The use of HIV protease inhibitors in combination with agents that have different antiretroviral mechanisms (e.g., AZT, ddI and ddT) also has been described. For example, synergism against HIV-1 has been observed between certain C.sub.2 symmetric HIV inhibitors and AZT (Kageyama et al., Antimicrob. Agents Chemother., 36, 926-933 (1992)).
The usefulness of currently available HIV protease inhibitors in the treatment of AIDS has been limited by relatively short plasma half-life, poor oral bioavailability, and the technical difficulty of scale-up synthesis (Meek et al., J. Enzyme Inhibition, 6, 65-98 (1992)). There remains an urgent need, therefore, for retroviral protease inhibitors that do not suffer from the disadvantages of currently available retroviral protease inhibitors as well as effective methods of treating retroviral infection, in particular HIV infection, involving the administration of novel antiretroviral agents alone and in combination with other antiretroviral therapies.

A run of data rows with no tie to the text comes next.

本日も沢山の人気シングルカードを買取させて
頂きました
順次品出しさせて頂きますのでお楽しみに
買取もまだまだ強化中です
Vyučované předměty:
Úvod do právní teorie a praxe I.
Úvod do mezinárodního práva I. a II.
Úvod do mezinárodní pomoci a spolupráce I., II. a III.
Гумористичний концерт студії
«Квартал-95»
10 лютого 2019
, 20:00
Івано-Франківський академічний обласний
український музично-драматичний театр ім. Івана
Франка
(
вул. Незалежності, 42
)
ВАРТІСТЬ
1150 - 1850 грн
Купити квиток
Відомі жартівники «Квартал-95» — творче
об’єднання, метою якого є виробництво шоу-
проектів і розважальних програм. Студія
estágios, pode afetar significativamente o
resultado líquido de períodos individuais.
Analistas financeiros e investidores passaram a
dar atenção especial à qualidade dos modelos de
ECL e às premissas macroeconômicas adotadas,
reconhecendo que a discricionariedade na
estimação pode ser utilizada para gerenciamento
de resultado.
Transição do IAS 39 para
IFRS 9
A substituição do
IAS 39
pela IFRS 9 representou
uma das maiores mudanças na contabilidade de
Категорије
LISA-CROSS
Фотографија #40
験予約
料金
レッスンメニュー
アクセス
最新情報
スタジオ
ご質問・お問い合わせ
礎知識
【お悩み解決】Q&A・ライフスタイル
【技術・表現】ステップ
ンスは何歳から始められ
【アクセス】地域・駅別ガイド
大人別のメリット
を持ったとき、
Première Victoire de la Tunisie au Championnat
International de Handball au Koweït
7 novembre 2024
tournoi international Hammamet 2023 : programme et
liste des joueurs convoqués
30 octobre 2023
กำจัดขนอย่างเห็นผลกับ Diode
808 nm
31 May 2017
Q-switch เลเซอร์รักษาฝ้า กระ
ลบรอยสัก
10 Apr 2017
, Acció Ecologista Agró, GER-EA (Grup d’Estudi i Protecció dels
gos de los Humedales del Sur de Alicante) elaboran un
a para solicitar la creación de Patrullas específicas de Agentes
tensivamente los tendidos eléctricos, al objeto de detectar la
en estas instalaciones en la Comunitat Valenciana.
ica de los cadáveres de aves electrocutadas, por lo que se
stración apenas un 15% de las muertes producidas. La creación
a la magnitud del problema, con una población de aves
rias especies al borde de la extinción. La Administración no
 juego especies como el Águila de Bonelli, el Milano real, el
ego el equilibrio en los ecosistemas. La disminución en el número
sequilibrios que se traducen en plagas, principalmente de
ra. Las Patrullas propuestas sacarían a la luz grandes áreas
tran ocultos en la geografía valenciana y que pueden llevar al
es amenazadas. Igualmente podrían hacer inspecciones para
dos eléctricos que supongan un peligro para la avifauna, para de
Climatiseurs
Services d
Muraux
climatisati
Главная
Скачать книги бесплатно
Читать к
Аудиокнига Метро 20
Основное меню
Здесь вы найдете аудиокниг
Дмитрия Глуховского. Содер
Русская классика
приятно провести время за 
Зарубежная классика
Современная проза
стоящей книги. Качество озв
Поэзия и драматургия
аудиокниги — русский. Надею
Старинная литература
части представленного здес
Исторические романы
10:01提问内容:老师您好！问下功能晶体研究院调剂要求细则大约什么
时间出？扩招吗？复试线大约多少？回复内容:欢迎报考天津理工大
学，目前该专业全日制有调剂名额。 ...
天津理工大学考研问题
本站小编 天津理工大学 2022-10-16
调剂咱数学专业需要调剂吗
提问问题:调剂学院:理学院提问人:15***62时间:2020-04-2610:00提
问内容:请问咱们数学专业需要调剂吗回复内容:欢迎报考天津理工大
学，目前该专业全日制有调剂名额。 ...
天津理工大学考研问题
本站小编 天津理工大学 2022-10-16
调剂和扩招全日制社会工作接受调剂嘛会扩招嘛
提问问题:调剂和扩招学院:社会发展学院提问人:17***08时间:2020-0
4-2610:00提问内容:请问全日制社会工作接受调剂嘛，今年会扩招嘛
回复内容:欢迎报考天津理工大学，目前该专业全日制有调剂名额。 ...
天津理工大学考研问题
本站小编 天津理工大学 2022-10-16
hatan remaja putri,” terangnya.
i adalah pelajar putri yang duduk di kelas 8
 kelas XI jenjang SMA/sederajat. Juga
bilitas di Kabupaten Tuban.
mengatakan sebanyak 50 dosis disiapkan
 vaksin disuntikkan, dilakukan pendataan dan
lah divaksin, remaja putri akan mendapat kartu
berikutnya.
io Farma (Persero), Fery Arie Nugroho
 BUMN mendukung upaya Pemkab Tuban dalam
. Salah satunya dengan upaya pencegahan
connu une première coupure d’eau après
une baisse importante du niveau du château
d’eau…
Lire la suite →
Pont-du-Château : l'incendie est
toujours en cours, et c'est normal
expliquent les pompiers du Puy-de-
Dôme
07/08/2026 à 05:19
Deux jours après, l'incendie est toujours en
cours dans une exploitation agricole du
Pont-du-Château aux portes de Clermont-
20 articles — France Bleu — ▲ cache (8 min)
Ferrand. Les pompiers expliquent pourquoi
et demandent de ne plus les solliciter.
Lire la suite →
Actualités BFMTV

Accordingly, it is an object of the present invention to provide antiretroviral compounds, specifically retroviral protease inhibitors, that are resistant to viral and mammalian protease degradation and which, therefore, have improved plasma half-life and oral bioavailability. It is a related object of the present invention to provide a method of treating retroviral, specifically HIV and more specifically HIV-1 and HIV-2, infection in a mammal, specifically a human, involving the administration of one or more of the antiretroviral compounds of the present invention alone or in combination with one or more other, currently available, antiretroviral therapies. Accordingly, it is also an object of the present invention to provide pharmaceutical compositions comprising the antiretroviral compounds. Another object of the present invention is to provide a method of using such compounds to assay new compounds for antiretroviral activity and a method of synthesizing the present inventive asymmetric antiretroviral compounds so as to enable scale-up synthesis. These and other objects and advantages of the present invention, as well as additional inventive features, will be apparent from the description of the invention provided herein.